Whenever you hear someone mention Japanese gardens, what comes to your mind? For me the first thing I think of is bonsai plants and trees, unique decorative pots, a quiet but ever present sound of water flowing over rocks rolling into a pond, balance and tranquility. The one thing that always seems to define a true Japanese gardens is the art of Zen. I can’t describe what Zen is exactly but mot of us seem to know Zen when we see or experience it.

I’ve always held a fascination with Japanese Gardens, I guess it all started in my teens when working at a nursery a neighbor of the owner living across the street had a small Japanese garden. The neighbor was Japanese and was what we called a “war bride.” She kept the Japanese culture alive in her home from the rice cakes, decoration and even a small garden. Maintaining a Japanese Garden is truly an art.

japanese gardens

As an avid collector of plants I’ve been blessed to meet people from different places and cultures throughout the world. Our common bond is plants and their care, but it’s also interesting to see how many of these “friends” incorporate their love of plants and growing things into their lives.
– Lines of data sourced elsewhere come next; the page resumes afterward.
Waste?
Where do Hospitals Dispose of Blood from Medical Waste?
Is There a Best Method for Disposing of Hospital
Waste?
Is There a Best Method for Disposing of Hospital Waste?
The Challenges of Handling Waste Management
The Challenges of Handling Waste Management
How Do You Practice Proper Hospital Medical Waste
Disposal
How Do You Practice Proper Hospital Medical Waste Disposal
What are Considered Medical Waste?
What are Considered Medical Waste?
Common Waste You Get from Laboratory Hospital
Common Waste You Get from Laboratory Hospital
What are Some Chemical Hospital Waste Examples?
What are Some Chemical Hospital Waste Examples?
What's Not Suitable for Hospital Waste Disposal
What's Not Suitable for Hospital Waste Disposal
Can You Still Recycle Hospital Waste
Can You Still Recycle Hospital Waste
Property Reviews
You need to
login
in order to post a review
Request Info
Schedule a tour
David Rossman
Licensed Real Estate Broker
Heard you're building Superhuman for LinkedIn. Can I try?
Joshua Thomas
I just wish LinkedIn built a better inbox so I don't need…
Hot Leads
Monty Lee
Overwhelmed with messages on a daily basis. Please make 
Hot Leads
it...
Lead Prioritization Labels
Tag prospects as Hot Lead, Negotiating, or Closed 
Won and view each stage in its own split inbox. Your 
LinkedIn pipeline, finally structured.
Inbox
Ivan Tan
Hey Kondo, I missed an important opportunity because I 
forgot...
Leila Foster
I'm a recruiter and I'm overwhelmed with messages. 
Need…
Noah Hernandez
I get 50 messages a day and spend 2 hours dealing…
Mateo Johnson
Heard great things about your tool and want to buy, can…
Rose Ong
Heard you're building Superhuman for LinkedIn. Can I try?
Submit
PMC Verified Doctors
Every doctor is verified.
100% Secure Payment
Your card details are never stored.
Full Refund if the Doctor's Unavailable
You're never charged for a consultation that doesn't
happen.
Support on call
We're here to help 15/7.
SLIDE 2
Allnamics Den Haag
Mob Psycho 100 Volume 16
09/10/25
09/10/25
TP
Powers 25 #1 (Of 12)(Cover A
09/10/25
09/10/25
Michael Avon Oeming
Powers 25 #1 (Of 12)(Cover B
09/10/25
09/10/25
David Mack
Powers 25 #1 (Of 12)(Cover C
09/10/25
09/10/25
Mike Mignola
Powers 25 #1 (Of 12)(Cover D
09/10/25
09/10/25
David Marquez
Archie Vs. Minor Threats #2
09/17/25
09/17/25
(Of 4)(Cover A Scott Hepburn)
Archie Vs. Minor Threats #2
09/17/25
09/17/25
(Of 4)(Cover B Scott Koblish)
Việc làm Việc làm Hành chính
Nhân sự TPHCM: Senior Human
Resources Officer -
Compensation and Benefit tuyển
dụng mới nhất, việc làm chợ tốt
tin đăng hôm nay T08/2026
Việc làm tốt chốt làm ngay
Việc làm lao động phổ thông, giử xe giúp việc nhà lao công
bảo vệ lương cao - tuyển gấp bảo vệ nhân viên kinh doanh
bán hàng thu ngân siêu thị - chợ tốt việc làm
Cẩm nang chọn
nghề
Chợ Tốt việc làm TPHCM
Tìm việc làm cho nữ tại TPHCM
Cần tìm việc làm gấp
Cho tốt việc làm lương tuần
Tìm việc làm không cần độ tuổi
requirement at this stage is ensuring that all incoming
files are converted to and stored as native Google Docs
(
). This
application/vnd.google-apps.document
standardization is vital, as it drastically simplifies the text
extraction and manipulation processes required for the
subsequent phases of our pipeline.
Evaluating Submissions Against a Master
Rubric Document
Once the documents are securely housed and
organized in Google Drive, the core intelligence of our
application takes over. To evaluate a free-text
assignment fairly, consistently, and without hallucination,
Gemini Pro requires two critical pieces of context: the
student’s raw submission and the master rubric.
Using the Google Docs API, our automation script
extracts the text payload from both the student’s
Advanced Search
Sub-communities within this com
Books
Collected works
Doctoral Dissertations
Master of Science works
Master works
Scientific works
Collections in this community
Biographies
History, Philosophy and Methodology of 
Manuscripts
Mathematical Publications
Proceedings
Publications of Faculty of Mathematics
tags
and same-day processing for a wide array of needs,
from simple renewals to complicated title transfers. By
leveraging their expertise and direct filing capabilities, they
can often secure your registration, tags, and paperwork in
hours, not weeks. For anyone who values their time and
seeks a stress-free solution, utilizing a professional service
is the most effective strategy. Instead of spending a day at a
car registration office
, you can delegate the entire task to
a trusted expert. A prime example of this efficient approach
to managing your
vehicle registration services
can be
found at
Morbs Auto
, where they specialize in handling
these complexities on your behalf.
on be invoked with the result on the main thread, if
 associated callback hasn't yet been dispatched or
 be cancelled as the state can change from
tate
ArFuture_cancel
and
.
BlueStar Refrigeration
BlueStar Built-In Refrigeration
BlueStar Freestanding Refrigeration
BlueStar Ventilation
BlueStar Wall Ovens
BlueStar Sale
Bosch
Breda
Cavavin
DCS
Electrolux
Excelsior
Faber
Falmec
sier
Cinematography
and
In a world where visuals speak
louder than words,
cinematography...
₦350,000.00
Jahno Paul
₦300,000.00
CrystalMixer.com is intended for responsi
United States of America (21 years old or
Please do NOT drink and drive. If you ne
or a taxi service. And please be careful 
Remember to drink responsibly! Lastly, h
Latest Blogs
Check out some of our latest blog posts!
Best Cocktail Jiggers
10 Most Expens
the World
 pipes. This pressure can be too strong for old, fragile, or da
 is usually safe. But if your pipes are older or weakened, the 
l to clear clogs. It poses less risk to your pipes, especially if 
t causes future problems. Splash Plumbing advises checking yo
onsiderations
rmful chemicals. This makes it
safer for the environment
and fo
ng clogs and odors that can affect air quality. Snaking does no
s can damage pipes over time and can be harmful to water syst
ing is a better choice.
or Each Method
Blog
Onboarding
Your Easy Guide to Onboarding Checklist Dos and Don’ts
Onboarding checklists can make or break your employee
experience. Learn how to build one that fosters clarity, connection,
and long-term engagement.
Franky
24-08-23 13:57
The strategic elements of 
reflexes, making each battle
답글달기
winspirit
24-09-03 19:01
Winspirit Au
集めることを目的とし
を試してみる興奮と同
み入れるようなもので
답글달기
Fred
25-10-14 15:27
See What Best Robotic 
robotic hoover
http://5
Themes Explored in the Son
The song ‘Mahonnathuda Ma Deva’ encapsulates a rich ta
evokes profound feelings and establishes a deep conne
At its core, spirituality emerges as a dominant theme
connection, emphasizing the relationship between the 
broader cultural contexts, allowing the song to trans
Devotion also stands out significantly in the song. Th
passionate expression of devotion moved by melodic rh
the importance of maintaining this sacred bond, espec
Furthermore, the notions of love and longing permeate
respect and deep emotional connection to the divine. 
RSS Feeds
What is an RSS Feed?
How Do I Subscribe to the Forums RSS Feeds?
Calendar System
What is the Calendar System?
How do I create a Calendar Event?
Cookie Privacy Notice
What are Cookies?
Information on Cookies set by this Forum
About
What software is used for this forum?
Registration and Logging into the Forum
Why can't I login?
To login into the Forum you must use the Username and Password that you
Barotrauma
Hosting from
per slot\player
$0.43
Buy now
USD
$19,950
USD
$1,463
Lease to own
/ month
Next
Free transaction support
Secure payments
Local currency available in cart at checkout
Traveling to Hawaii was probably my first exposure to a “full size” garden dedicated to the Japanese art form.

My wife an I visited a plant collector on the island of Oahu, it’s the island where all the tourist go to start their Hawaiian adventure. The only information and communication we had prior to our visit was some snail mail passed back and forth and a phone call or two… long before the web came into being.

When we arrived at the home I immediately became awe struck with the true beauty the garden the moment I saw it. The peacefulness, balance of nature and the incorporation of plants, water, landscape rocks, containers, wood decks, pathways and small viewing areas, all rolled into one perfect scene I pictured from a book.

Each item was extremely neat, proportioned, clean and seemingly so delicate. I felt almost scared to walk up the path of the stones to the door as I felt my footsteps would disturb the tranquility.

Our host, about the build of a small Sumo wrestler must have seen the look of awe in my eyes, he greeted us and kindly stood with us, patiently explaining the whole tranquil setting. He took the time to not only expound on the beautiful garden but did it in a defining way that seemed to be “one with the garden itself.” He pointed out the bonsai specimens, explaining the unique features of each one. He also talked about the pond of Koi fish and explained that although they were Chinese, they added the element of prosperity to his Japanese garden.

Our visit flew by in just a matter of a few hours, yet it was a defining moment is my “life of plants” as I came face to face with plants not as a collector but plants as a part of our life.

How about you? What role do plants play in your life inside or outside? Do they help provide balance, a place of retreat and do they matter? In a Japanese garden plants, rocks, water, wood and fish come alive.